Am 7. Juni 2019 veröffentlichten die ESAs (Europäische Aufsichtsbehörden – ESMA, EBA, EIOPA) im Rahmen einer Konsultation einen Entwurf für die Umsetzung technischer Standards (ITS) zur Änderung der Durchführungsverordnung (EU) 2016/1800 bzgl. der Zuordnung von Bonitätsbeurteilungen externer Ratingagenturen (ECAI) nach einer objektiven Skala von Bonitätsstufen gemäß der Richtlinie 2009/138/EG (Solvency II).

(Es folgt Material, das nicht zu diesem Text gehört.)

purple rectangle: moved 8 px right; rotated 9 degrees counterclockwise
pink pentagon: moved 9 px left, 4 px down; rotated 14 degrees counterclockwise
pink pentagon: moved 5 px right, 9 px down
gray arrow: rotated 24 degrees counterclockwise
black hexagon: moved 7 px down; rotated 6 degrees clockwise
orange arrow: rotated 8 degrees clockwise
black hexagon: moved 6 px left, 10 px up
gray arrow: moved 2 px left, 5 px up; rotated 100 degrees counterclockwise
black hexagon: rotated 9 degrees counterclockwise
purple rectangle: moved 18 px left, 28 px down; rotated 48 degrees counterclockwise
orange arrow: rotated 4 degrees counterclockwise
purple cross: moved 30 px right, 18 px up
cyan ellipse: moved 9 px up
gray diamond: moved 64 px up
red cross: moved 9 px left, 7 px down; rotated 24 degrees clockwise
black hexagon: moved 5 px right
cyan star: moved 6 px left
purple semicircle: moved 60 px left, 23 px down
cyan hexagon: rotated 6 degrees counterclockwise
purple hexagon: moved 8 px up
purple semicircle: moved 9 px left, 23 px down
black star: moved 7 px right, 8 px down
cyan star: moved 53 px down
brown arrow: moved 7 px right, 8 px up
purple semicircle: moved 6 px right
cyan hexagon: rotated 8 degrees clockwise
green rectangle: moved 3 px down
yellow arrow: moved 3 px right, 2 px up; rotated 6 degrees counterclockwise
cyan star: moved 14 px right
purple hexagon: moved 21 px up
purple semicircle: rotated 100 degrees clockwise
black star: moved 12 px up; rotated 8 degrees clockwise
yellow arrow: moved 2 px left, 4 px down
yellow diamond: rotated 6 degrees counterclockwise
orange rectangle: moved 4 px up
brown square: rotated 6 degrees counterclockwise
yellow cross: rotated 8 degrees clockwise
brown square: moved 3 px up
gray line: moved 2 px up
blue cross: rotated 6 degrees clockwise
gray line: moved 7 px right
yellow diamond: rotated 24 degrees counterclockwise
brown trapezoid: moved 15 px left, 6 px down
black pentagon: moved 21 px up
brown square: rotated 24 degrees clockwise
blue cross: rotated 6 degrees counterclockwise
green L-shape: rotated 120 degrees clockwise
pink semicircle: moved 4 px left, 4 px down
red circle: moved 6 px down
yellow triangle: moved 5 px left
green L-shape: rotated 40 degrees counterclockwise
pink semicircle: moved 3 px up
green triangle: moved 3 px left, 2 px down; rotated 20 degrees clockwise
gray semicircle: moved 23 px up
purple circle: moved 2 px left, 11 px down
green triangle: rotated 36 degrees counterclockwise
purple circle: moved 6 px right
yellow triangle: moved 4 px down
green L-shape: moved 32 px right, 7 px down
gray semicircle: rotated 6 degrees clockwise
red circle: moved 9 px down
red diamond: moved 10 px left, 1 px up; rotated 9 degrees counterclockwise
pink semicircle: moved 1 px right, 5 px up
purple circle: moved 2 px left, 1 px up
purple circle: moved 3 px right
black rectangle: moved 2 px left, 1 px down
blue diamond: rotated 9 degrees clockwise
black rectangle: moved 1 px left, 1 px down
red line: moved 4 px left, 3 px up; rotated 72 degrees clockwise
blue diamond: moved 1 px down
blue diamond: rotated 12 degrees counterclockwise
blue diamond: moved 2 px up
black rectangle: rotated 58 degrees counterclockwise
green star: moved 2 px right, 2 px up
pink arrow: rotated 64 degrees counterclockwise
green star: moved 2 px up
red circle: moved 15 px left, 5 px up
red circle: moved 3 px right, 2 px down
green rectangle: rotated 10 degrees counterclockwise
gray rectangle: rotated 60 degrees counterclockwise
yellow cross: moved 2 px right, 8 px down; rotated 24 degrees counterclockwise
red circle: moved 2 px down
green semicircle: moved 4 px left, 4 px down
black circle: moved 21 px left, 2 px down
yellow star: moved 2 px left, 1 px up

Unter Solvency II dürfen für die Berechnung der versicherungstechnischen Rückstellungen und der Solvenzkapitalanforderung nur solche externe Bonitätsbeurteilungen verwendet werden, die von ECAI‘s erstellt oder anerkannt wurden. ECAI‘s sind definiert als Ratingagenturen, die gemäß der Credit Rating Agency (CRA)-Verordnung registriert oder zertifiziert sind, oder jede Zentralbank, die Ratings abgibt und von der Anwendung der CRA-Verordnung ausgenommen ist.

Hintergrund für die Konsultation ist die Überprüfung des Mappings für die Bonitätsbeurteilung. Im Rahmen der Beurteilung wurde die Performance des Mappings anhand von qualitativen sowie quantitativen Informationen bewertet.

Als Ergebnis der Überprüfung wird die Anpassung der Durchführungsverordnung empfohlen, um die Entwicklung der Ratingskalen sowie der Zuordnung der Ratingtypen in Zukunft angemessen zu berücksichtigen.